The index’s drop followed a 5.8% fall on Friday. The Nikkei has given up all its gains this year and has dropped more than 25% since it reached a record high last month, putting it in bear-market territory.

It was the biggest single-day percentage drop in the Nikkei since it fell 14.9% on Oct. 20, 1987, after the “Black Monday” crash on Wall Street.

Other stock indexes in Asia also fell, with South Korea’s benchmark Kospi down 8%.

U.S. jobs growth slowed sharply in July and the unemployment rate rose to its highest level since 2021, the U.S. Labor Department reported Friday.
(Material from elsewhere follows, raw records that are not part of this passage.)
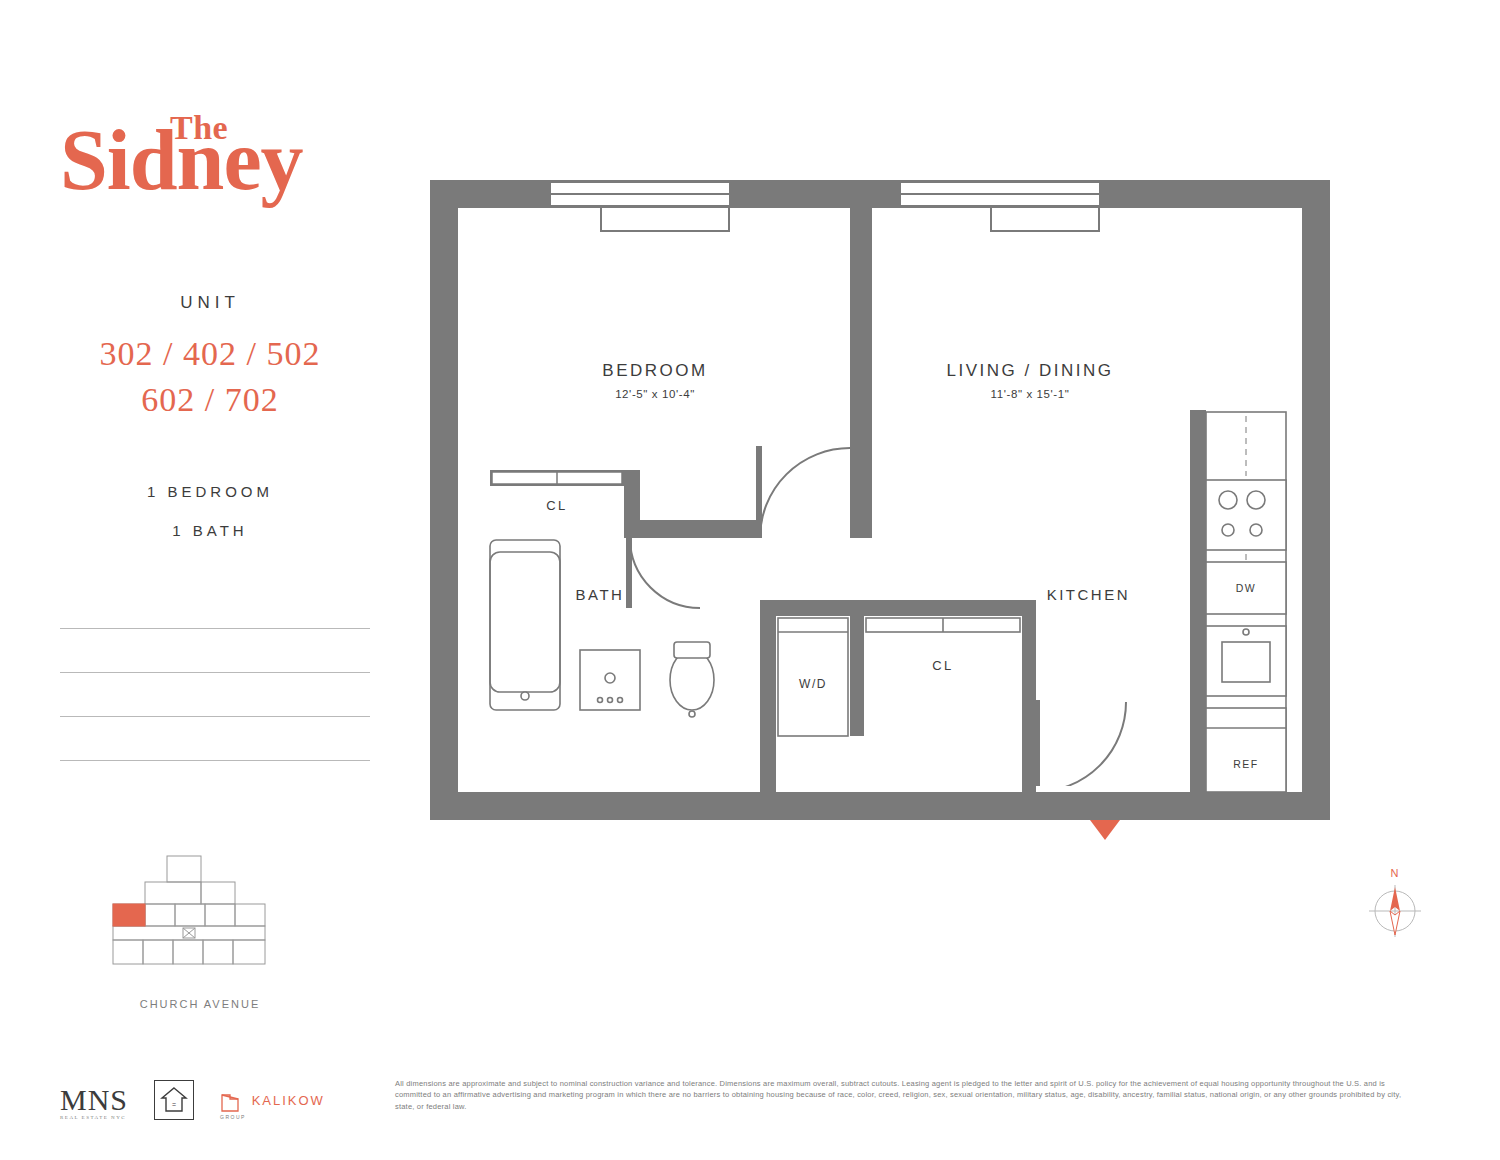The Sidney
UNIT
302 / 402 / 502
602 / 702
1 BEDROOM
1 BATH
CHURCH AVENUE
MNSREAL ESTATE NYC
=
KALIKOWGROUP
BEDROOM 12'-5" x 10'-4" LIVING / DINING 11'-8" x 15'-1" CL BATH W/D CL KITCHEN DW REF
N
All dimensions are approximate and subject to nominal construction variance and tolerance. Dimensions are maximum overall, subtract cutouts. Leasing agent is pledged to the letter and spirit of U.S. policy for the achievement of equal housing opportunity throughout the U.S. and is committed to an affirmative advertising and marketing program in which there are no barriers to obtaining housing because of race, color, creed, religion, sex, sexual orientation, military status, age, disability, ancestry, familial status, national origin, or any other grounds prohibited by city, state, or federal law.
The yen strengthened against the dollar as a result.

The interest-rate gap between the U.S. and Japan has started to narrow after the Bank of Japan   raised its policy rate last week, and is likely to shrink further if the Federal Reserve starts cutting. That makes yen-based investments more attractive.

The yen was trading at around 142 to the dollar on Monday in Tokyo, compared with 148.95 as of Friday’s Tokyo stock-market close and about 161 in early July, which was its weakest level in 37 years.

Many analysts expect the Federal Reserve to cut rates at each of its three remaining meetings this year. A handful of economists said Friday that the Fed will need to move faster if it want to improve its odds of short-circuiting an economic downturn.

Financial and exporter stocks led the declines in Tokyo on Monday. Sumitomo Mitsui Financial Group was 16% lower.

In general, a strengthening yen tends to dent earnings for Japanese companies because it makes exports less competitive overseas and decreases the value of profits earned abroad in yen terms.

Earlier this year, the Japanese stock index soared to record highs, driven by stronger corporate earnings on the back of a weak yen, the return of modest inflation and improvements in corporate governance.